To ensure the floor will remain dry all year round, you could lay a concrete foundation. Alternatively if your coop is raised above the ground, it is more likely to stay dry.
However, as we’ve mentioned, raised coops have their pros and cons. If you don’t raise them high enough you could end up having to deal with families of rodents like mice setting up camp beneath your chickens.
They may try to eat the chickens' food or introduce parasites to the space, putting your chickens at risk.
Which direction should your chicken coop face?
The direction your chicken coop is facing is also super important because chickens require a certain amount of sunlight and warmth per day in order to grow and produce eggs healthily.
It is recommended that you build a chicken coop to face the south so that the chickens can receive enough sunlight and warmth throughout the day.
The only problem is during the colder months where the days are much shorter, the chicken’s will not receive enough sunlight and warmth. So, you will also need to install a light and/or heat source near or inside the coop.
How far away from the house should a chicken coop be?
When it comes to deciding how far away from your home the chicken coop should be, there are a number of factors to consider.
Most people will tell you that it’s best to keep the chicken coop as close to the house as possible. The main reason for this is safety but there are also lots of reasons why keeping the chicken coop close to the house. These include:
- Safety - it’s safer to have your chickens close enough to your house so that you can keep an eye on them should any predators or naughty humans try to take or harm them. Being close by will allow you to watch them and hear any altercations happening as fortunately your chicken will certainly let you know if a fox or other predator has entered the coop
- Convenience - keeping chickens and maintaining a coop requires a lot of effort and time so you will need to be checking on your chickens a couple of times a day to feed them and let them out to roam. So, the closer the coop is to your home, the easier it will be for you to tend to them, especially when the weather is bad you won’t want to trek to the other side of your property to see to the chickens
- Power - as we mentioned, during the colder months you will probably have to run a source of heat and light into the coop to keep your chickens comfortable and healthy. So, this will often require an electrical power source that will likely need to run from your house. The closer the coop is to your house the easier it will be to run an extension cord to the coop
However, there are also a few downsides to having the chicken coop close to your home. So, it’s best to find a happy medium.

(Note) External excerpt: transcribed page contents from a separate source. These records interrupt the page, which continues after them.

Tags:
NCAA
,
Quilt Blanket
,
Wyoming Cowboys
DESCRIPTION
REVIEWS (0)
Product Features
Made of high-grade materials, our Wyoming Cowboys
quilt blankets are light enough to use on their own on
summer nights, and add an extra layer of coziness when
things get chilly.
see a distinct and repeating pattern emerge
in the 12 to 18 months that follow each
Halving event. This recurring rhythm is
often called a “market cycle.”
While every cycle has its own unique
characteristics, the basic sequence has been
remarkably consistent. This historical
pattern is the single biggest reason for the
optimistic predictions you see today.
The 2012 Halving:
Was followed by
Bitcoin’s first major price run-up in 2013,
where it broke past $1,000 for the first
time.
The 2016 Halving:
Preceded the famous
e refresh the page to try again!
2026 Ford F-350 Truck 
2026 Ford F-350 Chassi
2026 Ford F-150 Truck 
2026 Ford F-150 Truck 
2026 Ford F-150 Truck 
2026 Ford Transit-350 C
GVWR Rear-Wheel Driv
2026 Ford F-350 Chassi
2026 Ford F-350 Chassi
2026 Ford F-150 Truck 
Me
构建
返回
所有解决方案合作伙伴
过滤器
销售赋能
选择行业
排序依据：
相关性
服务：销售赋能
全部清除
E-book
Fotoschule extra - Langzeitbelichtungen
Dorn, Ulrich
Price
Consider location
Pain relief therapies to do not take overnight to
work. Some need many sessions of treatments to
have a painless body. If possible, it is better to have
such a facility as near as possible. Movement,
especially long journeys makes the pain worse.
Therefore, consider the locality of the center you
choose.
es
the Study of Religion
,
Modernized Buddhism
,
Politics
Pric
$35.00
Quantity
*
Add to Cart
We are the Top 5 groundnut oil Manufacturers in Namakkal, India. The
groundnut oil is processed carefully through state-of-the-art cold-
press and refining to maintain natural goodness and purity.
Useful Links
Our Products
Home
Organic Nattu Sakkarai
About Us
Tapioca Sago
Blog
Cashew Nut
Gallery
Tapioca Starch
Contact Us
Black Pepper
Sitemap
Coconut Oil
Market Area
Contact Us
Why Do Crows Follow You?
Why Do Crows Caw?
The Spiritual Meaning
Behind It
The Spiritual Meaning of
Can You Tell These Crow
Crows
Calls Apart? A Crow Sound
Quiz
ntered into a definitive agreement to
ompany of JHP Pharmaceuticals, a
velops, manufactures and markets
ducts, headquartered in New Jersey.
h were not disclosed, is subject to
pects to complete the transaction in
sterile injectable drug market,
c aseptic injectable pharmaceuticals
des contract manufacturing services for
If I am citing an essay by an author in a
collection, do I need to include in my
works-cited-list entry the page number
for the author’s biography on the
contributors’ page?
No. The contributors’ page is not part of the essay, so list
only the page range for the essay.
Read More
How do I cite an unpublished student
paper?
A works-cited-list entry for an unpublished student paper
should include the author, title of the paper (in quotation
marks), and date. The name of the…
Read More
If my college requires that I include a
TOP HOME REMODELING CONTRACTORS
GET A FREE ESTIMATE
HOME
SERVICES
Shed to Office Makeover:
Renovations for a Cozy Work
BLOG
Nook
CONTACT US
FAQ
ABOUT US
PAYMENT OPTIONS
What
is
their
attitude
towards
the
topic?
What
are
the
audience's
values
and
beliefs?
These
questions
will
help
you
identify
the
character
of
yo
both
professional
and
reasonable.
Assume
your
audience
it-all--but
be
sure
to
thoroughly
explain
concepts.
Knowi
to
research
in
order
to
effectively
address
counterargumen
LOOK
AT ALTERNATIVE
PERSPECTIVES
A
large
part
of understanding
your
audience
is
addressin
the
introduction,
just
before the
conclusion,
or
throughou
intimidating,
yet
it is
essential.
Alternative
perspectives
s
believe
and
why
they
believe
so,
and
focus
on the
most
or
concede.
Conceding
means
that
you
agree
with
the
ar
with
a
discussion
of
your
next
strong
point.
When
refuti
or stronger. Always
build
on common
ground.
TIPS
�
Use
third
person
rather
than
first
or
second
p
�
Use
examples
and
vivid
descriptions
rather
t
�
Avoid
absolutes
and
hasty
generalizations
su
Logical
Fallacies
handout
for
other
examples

You want the coop close enough to your house so you have the convenience of tending to them and being able to see them and keep them safe but some downsides include:
- Smells and flies - chickens are outdoor animals so will of course attract insects and smells to the coop and surrounding area due to their food and feces etc. so, flies and strange odors are to be expected. So, you don’t want any of that mess too close to your house where you eat and sleep! You also don’t want the look of the coop to interfere with the look of your home. Smelly chickens and flies roaming about your house are not very attractive.
- Cleanliness - you will also have to clean the coop often, including removing any mess and droppings from the chickens. This will sometimes require hosing down the coop and surrounding area. You don’t want the spray to get into your house or dirty the outside of your home.